Please reproduce the source text of every item below character for character, leaving the pictures out of your answer.
*** Opening EXERCISE INPUTS ***
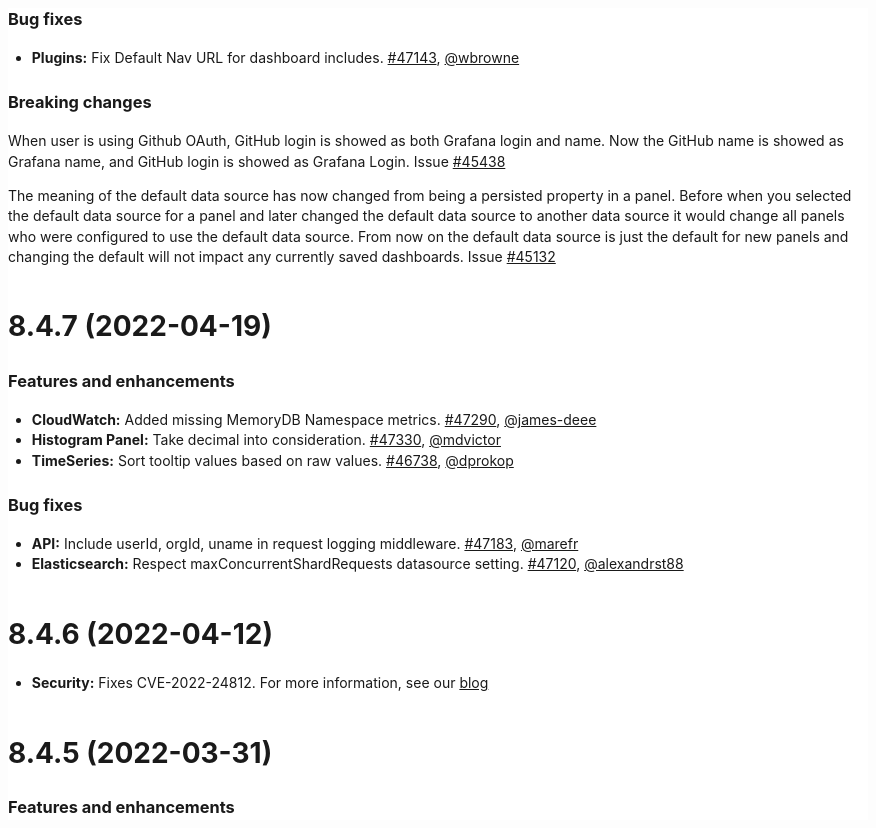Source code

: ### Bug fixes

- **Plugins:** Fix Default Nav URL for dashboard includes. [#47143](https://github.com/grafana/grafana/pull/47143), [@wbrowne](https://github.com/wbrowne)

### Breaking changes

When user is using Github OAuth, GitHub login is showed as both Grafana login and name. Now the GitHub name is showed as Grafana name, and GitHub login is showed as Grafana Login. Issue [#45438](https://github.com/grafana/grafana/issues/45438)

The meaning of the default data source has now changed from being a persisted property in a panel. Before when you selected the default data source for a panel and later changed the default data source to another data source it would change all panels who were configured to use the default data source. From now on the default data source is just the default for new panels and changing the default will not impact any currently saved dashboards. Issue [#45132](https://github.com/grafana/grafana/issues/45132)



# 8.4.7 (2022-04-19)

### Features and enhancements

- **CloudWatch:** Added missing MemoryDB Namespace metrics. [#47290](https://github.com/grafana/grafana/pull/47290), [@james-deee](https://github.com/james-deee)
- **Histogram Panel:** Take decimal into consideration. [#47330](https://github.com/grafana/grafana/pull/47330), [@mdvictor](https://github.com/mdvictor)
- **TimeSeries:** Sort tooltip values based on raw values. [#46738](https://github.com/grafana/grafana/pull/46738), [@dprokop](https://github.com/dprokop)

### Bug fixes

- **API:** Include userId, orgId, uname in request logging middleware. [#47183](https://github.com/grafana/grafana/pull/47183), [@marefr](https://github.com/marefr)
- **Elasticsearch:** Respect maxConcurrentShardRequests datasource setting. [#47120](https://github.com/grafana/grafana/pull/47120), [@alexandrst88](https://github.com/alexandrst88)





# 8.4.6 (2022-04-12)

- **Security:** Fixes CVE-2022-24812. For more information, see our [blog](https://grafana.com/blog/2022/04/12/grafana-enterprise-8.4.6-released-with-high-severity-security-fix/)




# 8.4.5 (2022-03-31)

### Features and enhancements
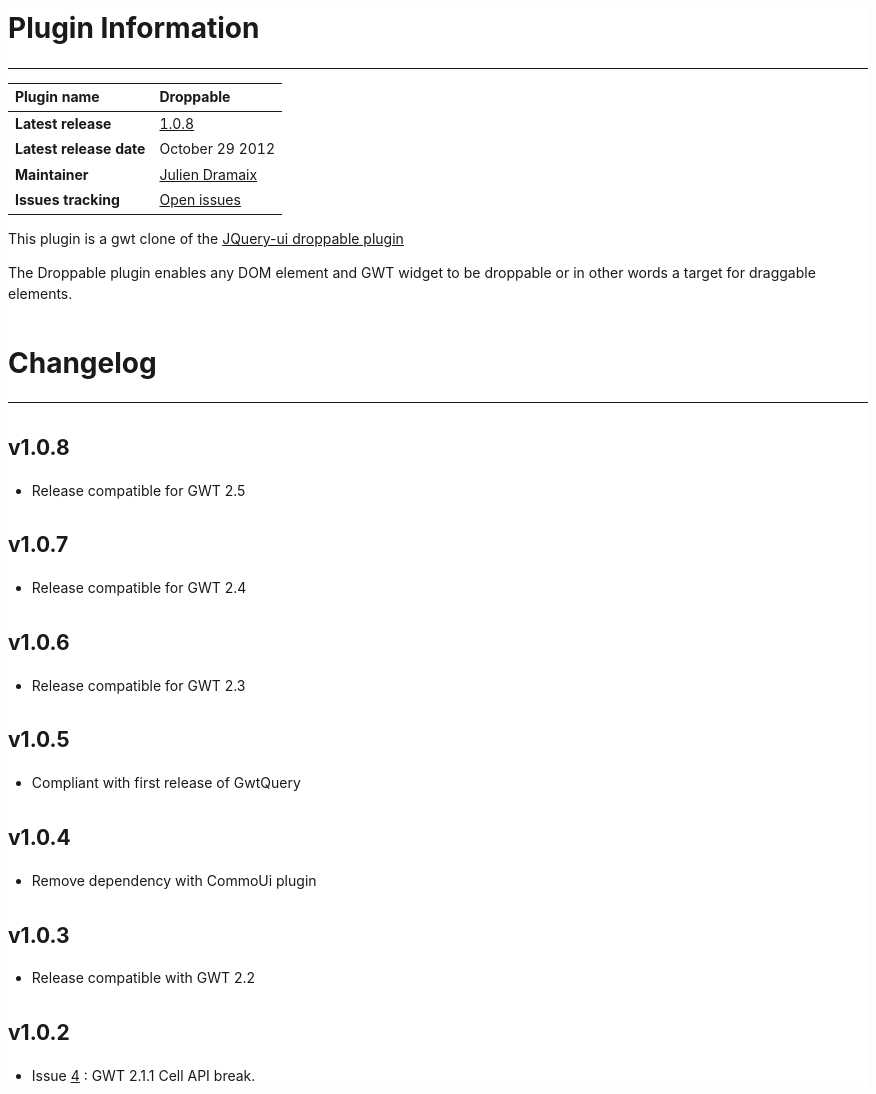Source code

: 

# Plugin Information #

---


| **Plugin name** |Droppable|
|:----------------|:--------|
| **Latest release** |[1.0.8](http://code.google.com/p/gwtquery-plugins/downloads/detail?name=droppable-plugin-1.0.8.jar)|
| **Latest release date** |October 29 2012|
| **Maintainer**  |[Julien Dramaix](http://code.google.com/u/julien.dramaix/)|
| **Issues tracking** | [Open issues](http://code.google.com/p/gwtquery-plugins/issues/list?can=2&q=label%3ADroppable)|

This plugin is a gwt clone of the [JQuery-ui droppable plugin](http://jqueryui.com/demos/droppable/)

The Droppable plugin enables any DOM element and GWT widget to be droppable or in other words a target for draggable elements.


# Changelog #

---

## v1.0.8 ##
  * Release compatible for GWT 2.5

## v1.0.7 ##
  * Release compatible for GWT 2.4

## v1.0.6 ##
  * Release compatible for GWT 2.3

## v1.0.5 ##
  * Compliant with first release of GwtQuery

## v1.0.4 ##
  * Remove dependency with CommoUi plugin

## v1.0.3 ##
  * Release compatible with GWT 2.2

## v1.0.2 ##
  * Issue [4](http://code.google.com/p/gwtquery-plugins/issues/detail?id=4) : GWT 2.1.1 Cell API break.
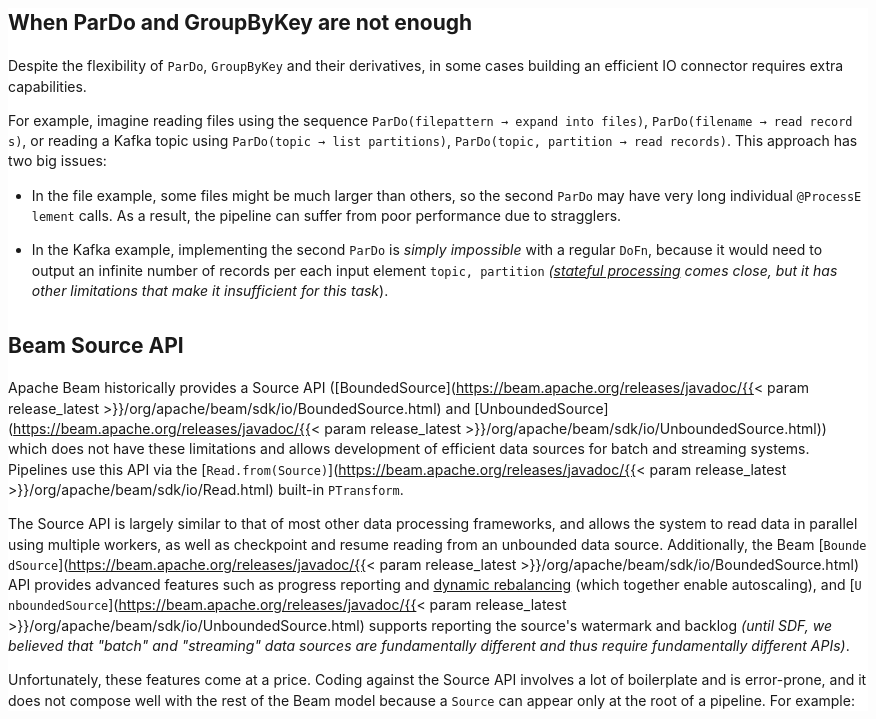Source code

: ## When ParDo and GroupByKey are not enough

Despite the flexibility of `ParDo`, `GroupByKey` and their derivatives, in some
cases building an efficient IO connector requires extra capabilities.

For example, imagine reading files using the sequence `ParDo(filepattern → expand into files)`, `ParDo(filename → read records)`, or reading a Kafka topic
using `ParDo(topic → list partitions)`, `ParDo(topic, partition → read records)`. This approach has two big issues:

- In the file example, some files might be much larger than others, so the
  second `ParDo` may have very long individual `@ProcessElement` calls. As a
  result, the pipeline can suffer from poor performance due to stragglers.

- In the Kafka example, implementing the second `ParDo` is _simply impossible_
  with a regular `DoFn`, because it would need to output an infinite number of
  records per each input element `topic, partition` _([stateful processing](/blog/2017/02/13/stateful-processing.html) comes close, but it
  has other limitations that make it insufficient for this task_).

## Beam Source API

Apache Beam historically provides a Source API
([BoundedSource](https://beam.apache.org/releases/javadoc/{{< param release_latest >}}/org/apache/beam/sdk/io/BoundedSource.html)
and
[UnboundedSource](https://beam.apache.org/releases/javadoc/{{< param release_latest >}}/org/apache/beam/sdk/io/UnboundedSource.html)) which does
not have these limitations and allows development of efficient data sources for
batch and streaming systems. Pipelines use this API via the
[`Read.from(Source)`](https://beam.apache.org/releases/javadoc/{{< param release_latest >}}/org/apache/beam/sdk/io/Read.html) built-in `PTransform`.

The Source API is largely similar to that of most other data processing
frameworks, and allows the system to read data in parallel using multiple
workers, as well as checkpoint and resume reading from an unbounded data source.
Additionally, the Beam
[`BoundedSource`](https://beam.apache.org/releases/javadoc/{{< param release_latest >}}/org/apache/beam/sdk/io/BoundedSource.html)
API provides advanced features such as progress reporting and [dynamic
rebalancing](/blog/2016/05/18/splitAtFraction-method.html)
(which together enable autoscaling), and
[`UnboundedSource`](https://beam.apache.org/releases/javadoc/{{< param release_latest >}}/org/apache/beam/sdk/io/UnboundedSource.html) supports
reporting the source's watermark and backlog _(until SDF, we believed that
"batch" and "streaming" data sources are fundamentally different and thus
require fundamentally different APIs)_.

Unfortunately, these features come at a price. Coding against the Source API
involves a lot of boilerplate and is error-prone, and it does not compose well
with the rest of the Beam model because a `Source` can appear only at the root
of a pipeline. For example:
*** Closing EXERCISE INPUTS ***
### RESPONSE TO THIS EXERCISE:
Source code

: ### Bug fixes

- **Plugins:** Fix Default Nav URL for dashboard includes. [#47143](https://github.com/grafana/grafana/pull/47143), [@wbrowne](https://github.com/wbrowne)

### Breaking changes

When user is using Github OAuth, GitHub login is showed as both Grafana login and name. Now the GitHub name is showed as Grafana name, and GitHub login is showed as Grafana Login. Issue [#45438](https://github.com/grafana/grafana/issues/45438)

The meaning of the default data source has now changed from being a persisted property in a panel. Before when you selected the default data source for a panel and later changed the default data source to another data source it would change all panels who were configured to use the default data source. From now on the default data source is just the default for new panels and changing the default will not impact any currently saved dashboards. Issue [#45132](https://github.com/grafana/grafana/issues/45132)



# 8.4.7 (2022-04-19)

### Features and enhancements

- **CloudWatch:** Added missing MemoryDB Namespace metrics. [#47290](https://github.com/grafana/grafana/pull/47290), [@james-deee](https://github.com/james-deee)
- **Histogram Panel:** Take decimal into consideration. [#47330](https://github.com/grafana/grafana/pull/47330), [@mdvictor](https://github.com/mdvictor)
- **TimeSeries:** Sort tooltip values based on raw values. [#46738](https://github.com/grafana/grafana/pull/46738), [@dprokop](https://github.com/dprokop)

### Bug fixes

- **API:** Include userId, orgId, uname in request logging middleware. [#47183](https://github.com/grafana/grafana/pull/47183), [@marefr](https://github.com/marefr)
- **Elasticsearch:** Respect maxConcurrentShardRequests datasource setting. [#47120](https://github.com/grafana/grafana/pull/47120), [@alexandrst88](https://github.com/alexandrst88)





# 8.4.6 (2022-04-12)

- **Security:** Fixes CVE-2022-24812. For more information, see our [blog](https://grafana.com/blog/2022/04/12/grafana-enterprise-8.4.6-released-with-high-severity-security-fix/)




# 8.4.5 (2022-03-31)

### Features and enhancements
Source code

: 

# Plugin Information #

---


| **Plugin name** |Droppable|
|:----------------|:--------|
| **Latest release** |[1.0.8](http://code.google.com/p/gwtquery-plugins/downloads/detail?name=droppable-plugin-1.0.8.jar)|
| **Latest release date** |October 29 2012|
| **Maintainer**  |[Julien Dramaix](http://code.google.com/u/julien.dramaix/)|
| **Issues tracking** | [Open issues](http://code.google.com/p/gwtquery-plugins/issues/list?can=2&q=label%3ADroppable)|

This plugin is a gwt clone of the [JQuery-ui droppable plugin](http://jqueryui.com/demos/droppable/)

The Droppable plugin enables any DOM element and GWT widget to be droppable or in other words a target for draggable elements.


# Changelog #

---

## v1.0.8 ##
  * Release compatible for GWT 2.5

## v1.0.7 ##
  * Release compatible for GWT 2.4

## v1.0.6 ##
  * Release compatible for GWT 2.3

## v1.0.5 ##
  * Compliant with first release of GwtQuery

## v1.0.4 ##
  * Remove dependency with CommoUi plugin

## v1.0.3 ##
  * Release compatible with GWT 2.2

## v1.0.2 ##
  * Issue [4](http://code.google.com/p/gwtquery-plugins/issues/detail?id=4) : GWT 2.1.1 Cell API break.
Source code

: ## When ParDo and GroupByKey are not enough

Despite the flexibility of `ParDo`, `GroupByKey` and their derivatives, in some
cases building an efficient IO connector requires extra capabilities.

For example, imagine reading files using the sequence `ParDo(filepattern → expand into files)`, `ParDo(filename → read records)`, or reading a Kafka topic
using `ParDo(topic → list partitions)`, `ParDo(topic, partition → read records)`. This approach has two big issues:

- In the file example, some files might be much larger than others, so the
  second `ParDo` may have very long individual `@ProcessElement` calls. As a
  result, the pipeline can suffer from poor performance due to stragglers.

- In the Kafka example, implementing the second `ParDo` is _simply impossible_
  with a regular `DoFn`, because it would need to output an infinite number of
  records per each input element `topic, partition` _([stateful processing](/blog/2017/02/13/stateful-processing.html) comes close, but it
  has other limitations that make it insufficient for this task_).

## Beam Source API

Apache Beam historically provides a Source API
([BoundedSource](https://beam.apache.org/releases/javadoc/{{< param release_latest >}}/org/apache/beam/sdk/io/BoundedSource.html)
and
[UnboundedSource](https://beam.apache.org/releases/javadoc/{{< param release_latest >}}/org/apache/beam/sdk/io/UnboundedSource.html)) which does
not have these limitations and allows development of efficient data sources for
batch and streaming systems. Pipelines use this API via the
[`Read.from(Source)`](https://beam.apache.org/releases/javadoc/{{< param release_latest >}}/org/apache/beam/sdk/io/Read.html) built-in `PTransform`.

The Source API is largely similar to that of most other data processing
frameworks, and allows the system to read data in parallel using multiple
workers, as well as checkpoint and resume reading from an unbounded data source.
Additionally, the Beam
[`BoundedSource`](https://beam.apache.org/releases/javadoc/{{< param release_latest >}}/org/apache/beam/sdk/io/BoundedSource.html)
API provides advanced features such as progress reporting and [dynamic
rebalancing](/blog/2016/05/18/splitAtFraction-method.html)
(which together enable autoscaling), and
[`UnboundedSource`](https://beam.apache.org/releases/javadoc/{{< param release_latest >}}/org/apache/beam/sdk/io/UnboundedSource.html) supports
reporting the source's watermark and backlog _(until SDF, we believed that
"batch" and "streaming" data sources are fundamentally different and thus
require fundamentally different APIs)_.

Unfortunately, these features come at a price. Coding against the Source API
involves a lot of boilerplate and is error-prone, and it does not compose well
with the rest of the Beam model because a `Source` can appear only at the root
of a pipeline. For example:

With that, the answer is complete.